Data visualization provides a powerful tool to explore, understand, and communicate the valuable insights and relationships that may be hidden within data. Whether it’s an initial exploratory analysis or a presentation to non-technical colleagues, proper visualization lies at the heart of data science. When it comes down to choosing how to visualize one’s data, the best tool for the job depends on the type of data, the purpose of  the visualization, and the aesthetics which you hope to achieve. In this article, I will compare and demonstrate two common visualization tools used in Python: matplotlib and plotly.

 

Installing Python

If you want to follow along with this tutorial, you’ll need to have Python installed with the required packages. If you don’t have a recent version of Python, I recommend doing one of the following: Download and install the pre-built “Data Plotting” runtime environment for Windows 10 or CentOS 7, or

If you’re on a different OS, you can automatically build your own custom Python runtime with just the packages you’ll need for this project by creating a free ActiveState Platform account, after which you will see the following image:

  • Click the Get Started button and choose Python and the OS you’re working in. Choose the packages you’ll need for this tutorial, including matplotlib, plotly and pandas.
  • Once the runtime builds, you can either download it directly, or else download the State Tool CLI and use it to install your runtime.

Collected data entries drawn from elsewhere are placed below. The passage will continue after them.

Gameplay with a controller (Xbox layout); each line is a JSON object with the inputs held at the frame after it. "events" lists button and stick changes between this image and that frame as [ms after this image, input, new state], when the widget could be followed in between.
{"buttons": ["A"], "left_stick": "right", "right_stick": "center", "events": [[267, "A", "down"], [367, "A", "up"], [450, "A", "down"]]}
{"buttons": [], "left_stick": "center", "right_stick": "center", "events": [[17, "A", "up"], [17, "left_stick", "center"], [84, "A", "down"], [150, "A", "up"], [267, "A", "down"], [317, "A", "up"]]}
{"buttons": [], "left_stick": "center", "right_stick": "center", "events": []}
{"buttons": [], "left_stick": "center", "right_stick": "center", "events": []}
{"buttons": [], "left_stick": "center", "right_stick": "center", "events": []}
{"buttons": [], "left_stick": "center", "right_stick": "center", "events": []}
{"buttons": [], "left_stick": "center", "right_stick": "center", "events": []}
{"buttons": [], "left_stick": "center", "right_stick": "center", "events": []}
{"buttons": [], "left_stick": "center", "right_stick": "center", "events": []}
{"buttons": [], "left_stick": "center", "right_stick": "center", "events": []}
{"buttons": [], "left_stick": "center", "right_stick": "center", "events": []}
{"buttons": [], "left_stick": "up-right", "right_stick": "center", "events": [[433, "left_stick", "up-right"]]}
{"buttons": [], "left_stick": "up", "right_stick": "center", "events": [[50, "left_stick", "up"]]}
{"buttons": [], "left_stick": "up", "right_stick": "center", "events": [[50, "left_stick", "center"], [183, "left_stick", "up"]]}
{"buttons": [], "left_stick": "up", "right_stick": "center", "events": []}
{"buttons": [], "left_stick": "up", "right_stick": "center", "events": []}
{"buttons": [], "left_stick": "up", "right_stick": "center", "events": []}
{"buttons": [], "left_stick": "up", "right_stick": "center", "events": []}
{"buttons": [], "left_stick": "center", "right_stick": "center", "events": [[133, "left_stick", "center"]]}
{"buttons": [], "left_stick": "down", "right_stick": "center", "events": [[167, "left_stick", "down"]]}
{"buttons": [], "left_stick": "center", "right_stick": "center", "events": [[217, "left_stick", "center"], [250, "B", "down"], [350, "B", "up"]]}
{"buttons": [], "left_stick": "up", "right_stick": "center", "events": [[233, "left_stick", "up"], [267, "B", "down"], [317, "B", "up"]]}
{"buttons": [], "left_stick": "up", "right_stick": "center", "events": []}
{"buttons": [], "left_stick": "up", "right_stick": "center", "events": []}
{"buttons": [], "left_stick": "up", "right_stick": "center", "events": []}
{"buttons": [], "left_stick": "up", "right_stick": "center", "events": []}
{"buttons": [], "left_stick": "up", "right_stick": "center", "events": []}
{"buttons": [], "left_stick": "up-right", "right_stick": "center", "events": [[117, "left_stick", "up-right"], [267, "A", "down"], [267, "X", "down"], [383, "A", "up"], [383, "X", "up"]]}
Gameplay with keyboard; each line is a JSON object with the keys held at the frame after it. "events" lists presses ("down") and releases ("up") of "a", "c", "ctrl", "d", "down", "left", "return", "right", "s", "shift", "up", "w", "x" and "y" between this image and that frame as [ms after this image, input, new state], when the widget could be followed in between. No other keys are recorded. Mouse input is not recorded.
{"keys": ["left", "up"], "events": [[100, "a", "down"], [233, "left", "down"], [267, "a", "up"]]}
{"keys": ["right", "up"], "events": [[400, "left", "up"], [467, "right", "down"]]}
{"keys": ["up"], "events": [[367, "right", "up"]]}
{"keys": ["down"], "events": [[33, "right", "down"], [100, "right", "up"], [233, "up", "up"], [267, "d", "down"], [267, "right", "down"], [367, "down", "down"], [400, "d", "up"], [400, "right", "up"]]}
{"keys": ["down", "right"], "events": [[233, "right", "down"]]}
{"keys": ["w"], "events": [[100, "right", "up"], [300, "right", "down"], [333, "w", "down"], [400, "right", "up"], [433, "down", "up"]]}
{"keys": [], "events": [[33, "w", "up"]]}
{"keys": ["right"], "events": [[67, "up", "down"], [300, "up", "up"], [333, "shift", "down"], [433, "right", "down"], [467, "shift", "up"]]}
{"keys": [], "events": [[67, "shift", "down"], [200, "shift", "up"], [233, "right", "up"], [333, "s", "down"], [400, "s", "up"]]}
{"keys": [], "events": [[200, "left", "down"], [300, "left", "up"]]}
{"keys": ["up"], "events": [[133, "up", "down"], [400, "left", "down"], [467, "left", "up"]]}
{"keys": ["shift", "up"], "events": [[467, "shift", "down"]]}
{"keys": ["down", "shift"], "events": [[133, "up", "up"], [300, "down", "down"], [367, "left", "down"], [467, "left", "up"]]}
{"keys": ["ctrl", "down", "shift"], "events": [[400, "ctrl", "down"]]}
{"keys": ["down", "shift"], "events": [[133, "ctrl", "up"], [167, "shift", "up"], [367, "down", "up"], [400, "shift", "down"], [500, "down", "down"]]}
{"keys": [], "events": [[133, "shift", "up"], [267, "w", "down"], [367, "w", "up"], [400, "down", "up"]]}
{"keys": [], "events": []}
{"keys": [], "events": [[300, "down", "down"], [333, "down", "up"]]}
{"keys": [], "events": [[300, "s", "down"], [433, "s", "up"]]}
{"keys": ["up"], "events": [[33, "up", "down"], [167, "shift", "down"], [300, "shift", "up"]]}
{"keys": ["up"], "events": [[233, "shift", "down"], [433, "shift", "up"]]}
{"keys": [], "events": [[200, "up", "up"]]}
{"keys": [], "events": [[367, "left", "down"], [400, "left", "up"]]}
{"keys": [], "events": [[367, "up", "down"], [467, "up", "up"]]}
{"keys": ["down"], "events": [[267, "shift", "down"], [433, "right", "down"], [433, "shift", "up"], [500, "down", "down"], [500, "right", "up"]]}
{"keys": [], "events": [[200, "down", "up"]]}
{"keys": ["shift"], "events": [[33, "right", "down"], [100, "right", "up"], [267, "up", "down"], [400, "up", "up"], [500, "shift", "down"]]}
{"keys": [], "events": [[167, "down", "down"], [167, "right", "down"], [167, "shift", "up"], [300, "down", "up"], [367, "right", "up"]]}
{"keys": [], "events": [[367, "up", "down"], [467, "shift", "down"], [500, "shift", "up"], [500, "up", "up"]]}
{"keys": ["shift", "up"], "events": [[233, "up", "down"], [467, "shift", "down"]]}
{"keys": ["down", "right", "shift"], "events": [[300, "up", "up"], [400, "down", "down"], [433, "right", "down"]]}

And that’s it! You now have installed Python in a virtual environment.

 

Plotting Data with Matplotlib

Matplotlib is quite possibly the simplest way to plot data in Python. It is similar to plotting in MATLAB, allowing users full control over fonts, line styles, colors, and axes properties. This allows for complete customization and fine control over the aesthetics of each plot, albeit with a lot of additional lines of code. There are many third-party packages that extend the functionality of matplotlib such as Basemap and Cartopy, which are ideal for plotting geospatial and map-like data. Seaborn and Holoviews provide higher level interfaces, which results in a more intuitive experience. Matplotlib is also integrated into the pandas package, which provides a quick and efficient tool for exploratory analysis.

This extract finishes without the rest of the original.